No les dejo porque ni siquiera estoy en casa. Me acuerdo de ti en cualquier momento, en cualquier lugar. No quiero olvidarte -y sé que no lo haré-, pero a una parte de mí le gustaría que no me invadieras de esta forma tan repentina. Me invade tu recuerdo constantemente. Ni un solo día desde que te fuiste he podido dejar de pensar en ti.
A veces pienso que se me está partiendo el alma. No sé por qué, pero esa expresión exacta es la que me viene a la mente al pensar cómo me siento. En realidad es un sentimiento amargo, una forma negra de partirse el alma. A la vez pienso en ti y en cómo me animabas a sacar el lado bueno de todo, e increíblemente se me ocurre la forma de verle el lado bueno a partirse el alma. Lo contaré de la misma forma en que, probablemente, lo harías tú: con una historia (pero nadie como tú para contar anécdotas e hilarlas con lo que querías decir).

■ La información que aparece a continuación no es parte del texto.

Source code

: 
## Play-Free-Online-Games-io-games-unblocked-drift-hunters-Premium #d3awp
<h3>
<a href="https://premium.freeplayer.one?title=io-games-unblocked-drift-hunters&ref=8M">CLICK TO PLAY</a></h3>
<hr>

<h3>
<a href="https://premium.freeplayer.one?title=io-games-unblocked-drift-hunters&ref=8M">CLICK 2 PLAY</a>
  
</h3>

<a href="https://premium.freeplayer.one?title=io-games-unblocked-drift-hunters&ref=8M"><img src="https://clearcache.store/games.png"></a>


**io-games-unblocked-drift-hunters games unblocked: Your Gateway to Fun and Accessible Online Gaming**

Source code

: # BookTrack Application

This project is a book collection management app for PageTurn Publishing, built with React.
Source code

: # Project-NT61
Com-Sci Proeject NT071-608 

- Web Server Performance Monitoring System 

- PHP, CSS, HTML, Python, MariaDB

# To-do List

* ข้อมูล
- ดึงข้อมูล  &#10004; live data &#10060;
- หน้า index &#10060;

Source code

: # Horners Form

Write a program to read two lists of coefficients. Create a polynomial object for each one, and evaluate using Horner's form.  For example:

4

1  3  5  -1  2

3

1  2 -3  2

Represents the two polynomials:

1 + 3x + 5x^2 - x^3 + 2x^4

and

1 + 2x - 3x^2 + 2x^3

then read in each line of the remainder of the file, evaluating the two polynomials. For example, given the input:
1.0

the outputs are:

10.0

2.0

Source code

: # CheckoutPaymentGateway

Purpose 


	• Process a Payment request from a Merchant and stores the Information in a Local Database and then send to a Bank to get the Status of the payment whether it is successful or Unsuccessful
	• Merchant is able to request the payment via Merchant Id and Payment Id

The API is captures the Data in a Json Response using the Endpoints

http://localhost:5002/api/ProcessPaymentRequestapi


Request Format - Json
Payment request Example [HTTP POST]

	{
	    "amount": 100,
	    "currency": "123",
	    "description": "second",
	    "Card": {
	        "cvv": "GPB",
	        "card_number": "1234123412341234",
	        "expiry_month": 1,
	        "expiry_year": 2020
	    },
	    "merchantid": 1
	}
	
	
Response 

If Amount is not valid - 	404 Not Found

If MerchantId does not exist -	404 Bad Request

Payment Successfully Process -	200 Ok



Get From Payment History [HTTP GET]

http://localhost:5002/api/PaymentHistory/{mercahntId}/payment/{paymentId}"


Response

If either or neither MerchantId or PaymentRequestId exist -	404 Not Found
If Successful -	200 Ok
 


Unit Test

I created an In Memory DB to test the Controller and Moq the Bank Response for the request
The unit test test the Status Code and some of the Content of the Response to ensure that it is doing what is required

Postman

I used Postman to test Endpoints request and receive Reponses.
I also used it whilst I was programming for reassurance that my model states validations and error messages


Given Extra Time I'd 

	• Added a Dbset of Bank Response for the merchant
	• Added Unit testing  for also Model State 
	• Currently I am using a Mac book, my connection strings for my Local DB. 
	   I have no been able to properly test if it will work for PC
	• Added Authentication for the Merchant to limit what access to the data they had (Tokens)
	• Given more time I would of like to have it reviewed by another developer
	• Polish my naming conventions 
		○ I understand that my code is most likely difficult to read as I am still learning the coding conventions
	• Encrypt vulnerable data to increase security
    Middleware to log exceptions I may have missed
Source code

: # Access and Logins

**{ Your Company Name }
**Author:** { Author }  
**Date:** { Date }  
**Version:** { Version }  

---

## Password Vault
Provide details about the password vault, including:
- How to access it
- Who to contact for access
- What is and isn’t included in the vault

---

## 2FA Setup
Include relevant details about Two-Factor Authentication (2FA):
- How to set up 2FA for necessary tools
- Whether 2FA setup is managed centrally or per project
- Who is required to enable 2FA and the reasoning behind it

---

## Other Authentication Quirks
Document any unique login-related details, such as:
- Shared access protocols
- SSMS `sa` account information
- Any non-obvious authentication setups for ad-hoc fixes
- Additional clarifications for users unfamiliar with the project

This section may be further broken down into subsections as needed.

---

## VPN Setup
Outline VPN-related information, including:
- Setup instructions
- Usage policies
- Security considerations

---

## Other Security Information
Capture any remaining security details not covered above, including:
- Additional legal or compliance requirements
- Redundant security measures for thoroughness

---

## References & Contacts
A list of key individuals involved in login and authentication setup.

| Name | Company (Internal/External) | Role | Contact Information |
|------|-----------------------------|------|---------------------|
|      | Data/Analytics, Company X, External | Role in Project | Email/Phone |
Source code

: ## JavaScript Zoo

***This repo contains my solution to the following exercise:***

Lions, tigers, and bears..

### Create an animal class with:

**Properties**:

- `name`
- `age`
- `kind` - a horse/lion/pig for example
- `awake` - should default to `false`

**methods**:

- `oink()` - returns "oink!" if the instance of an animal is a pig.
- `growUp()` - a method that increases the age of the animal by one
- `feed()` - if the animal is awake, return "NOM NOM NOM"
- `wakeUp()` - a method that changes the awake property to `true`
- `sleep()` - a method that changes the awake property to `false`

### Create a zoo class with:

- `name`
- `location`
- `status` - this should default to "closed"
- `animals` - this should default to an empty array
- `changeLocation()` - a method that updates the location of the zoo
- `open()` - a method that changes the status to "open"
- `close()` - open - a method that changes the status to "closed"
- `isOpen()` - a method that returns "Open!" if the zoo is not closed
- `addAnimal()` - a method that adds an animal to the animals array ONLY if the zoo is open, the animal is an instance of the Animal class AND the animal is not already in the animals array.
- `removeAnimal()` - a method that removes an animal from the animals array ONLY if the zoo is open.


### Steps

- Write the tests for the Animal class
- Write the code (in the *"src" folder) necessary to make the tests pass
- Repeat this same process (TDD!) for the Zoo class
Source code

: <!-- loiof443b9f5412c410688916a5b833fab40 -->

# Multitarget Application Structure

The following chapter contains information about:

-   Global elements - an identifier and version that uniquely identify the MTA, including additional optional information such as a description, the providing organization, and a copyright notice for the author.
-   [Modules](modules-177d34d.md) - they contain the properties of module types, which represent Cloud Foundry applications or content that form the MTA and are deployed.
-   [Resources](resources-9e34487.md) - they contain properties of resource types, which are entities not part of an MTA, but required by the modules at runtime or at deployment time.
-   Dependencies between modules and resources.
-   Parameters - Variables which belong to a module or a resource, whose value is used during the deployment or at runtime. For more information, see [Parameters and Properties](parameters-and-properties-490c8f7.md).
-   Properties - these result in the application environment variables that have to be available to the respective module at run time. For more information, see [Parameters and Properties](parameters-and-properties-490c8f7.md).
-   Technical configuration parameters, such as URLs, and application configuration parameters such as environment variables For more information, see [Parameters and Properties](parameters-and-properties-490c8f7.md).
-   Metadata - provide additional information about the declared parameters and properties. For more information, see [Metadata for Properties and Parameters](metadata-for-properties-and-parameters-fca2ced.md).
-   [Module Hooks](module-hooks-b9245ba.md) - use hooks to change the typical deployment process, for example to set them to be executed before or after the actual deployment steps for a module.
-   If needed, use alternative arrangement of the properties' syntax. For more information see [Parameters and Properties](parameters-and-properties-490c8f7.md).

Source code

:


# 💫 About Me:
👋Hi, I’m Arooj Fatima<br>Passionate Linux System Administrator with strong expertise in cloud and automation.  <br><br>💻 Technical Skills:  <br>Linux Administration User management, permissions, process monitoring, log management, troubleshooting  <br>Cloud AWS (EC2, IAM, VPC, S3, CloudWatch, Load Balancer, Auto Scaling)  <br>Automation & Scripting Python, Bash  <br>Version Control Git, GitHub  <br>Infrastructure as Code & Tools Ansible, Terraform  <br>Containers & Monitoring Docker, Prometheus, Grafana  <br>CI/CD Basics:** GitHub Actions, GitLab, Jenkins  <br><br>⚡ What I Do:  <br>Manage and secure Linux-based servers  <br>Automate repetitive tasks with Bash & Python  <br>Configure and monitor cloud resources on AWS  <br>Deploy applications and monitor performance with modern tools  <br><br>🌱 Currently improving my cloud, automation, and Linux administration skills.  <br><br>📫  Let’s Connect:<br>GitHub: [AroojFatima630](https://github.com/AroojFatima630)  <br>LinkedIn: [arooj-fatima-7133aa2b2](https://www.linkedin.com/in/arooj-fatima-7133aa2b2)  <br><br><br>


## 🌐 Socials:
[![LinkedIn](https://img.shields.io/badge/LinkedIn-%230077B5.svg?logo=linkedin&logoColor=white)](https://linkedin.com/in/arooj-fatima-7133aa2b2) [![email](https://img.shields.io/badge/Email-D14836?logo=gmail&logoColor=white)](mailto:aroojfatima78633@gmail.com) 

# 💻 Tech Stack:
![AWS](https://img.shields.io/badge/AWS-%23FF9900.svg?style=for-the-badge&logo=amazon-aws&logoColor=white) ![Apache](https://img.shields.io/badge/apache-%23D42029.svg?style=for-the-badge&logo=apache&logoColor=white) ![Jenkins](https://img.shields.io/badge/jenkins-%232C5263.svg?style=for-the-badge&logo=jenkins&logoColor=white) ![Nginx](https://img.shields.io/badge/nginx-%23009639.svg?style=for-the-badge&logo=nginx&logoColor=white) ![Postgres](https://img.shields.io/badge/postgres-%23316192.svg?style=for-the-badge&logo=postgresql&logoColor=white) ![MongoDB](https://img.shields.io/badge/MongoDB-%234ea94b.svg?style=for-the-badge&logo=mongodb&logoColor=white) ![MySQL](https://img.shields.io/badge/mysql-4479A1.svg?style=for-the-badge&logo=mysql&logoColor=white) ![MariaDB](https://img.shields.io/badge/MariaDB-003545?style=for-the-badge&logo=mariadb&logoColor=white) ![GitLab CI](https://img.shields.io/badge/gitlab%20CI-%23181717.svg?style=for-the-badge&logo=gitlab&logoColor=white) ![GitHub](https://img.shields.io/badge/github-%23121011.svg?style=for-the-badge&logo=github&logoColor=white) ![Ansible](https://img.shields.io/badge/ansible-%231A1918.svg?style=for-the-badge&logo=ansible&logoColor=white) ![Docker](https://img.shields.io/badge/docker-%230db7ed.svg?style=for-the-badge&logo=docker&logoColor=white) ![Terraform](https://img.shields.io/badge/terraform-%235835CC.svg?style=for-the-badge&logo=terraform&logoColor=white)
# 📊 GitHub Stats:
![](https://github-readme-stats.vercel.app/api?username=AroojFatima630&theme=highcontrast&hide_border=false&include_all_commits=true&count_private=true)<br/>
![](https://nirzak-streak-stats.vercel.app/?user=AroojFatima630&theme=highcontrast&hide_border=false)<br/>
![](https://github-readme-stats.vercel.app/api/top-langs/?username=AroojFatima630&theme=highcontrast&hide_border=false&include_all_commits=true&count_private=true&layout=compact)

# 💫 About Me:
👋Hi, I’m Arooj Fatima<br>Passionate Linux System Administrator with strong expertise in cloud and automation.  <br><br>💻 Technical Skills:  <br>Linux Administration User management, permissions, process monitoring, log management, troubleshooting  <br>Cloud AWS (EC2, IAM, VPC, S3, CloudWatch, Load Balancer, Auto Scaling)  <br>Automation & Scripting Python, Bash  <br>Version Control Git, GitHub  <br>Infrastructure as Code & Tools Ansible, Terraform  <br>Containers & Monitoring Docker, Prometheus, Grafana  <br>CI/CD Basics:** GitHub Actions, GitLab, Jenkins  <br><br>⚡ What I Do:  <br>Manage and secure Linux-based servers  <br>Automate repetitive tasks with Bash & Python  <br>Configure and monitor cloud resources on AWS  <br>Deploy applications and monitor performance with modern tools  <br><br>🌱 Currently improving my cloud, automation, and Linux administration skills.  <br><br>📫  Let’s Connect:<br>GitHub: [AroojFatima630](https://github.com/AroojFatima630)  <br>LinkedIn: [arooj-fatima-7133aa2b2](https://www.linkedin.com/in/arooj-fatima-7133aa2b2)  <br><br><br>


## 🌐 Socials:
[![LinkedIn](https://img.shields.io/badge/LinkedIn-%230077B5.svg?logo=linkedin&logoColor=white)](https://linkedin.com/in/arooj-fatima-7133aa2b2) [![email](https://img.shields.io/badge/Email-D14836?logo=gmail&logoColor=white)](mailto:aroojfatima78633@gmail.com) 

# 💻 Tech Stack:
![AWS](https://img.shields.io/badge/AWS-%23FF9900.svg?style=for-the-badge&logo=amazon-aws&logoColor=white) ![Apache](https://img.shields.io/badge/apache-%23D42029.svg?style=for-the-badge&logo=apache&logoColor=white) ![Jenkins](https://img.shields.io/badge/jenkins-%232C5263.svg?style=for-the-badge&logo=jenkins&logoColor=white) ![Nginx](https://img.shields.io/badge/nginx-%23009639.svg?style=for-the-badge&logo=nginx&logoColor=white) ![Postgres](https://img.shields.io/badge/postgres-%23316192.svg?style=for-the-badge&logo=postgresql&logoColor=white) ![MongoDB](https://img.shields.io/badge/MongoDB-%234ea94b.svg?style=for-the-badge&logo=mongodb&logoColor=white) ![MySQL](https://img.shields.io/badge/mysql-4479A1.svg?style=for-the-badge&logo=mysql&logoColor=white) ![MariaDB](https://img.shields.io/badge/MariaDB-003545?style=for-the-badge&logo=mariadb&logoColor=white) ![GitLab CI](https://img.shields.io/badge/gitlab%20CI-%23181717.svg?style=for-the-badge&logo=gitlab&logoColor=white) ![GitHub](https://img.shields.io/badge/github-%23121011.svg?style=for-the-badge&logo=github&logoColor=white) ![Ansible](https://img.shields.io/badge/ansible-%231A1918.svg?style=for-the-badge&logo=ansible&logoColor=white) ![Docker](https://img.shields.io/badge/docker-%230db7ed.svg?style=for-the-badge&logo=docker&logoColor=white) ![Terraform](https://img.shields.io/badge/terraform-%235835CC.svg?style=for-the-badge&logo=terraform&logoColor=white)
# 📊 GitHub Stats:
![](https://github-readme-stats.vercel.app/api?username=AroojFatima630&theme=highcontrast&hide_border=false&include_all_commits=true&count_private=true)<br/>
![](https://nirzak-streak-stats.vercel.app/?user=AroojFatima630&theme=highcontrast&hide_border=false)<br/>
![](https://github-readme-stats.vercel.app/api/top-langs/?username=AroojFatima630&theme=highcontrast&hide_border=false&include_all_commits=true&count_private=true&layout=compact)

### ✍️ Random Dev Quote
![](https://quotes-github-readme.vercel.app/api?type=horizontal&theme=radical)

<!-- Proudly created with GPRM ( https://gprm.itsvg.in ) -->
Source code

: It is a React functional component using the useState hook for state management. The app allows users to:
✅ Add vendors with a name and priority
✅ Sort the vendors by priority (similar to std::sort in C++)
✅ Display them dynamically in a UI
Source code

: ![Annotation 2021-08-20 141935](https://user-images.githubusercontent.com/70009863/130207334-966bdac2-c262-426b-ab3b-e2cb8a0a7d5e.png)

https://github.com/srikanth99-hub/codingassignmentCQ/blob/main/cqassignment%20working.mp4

El malo de Harry Potter, Voldemort, dividió su alma en siete partes para hacerse inmortal y la escondió en objetos, lugares y personas. En su caso tenía, obviamente, una intención de lo más oscura. En cambio, yo esta vez quiero pensar que si siento que se me parte el alma es porque un pedazo de mí se ha ido contigo y otro ha entrado en mi alma para hacerte inmortal en mi memoria. Y de la ciencia ficción me paso a una canción: “un amor que es inmortal, que supera las barreras de la lógica y la física”. Así es el nuestro.Por suerte, no me puedo arrepentir de no habértelo dicho. Nos profesamos amor mutuo tanto tiempo como la vida nos permitió coexistir y ese es mi mayor consuelo. Ese tiempo ha llegado a su fin, pero nuestro amor será eterno. El más auténtico. Ahora solo me queda buscar la forma de seguir hacia adelante como a ti te gustaría, sin poder recurrir esta vez a tus siempre sabios consejos y a tu incondicional apoyo.
Saldré adelante, te lo prometí. Te quiero. Para siempre.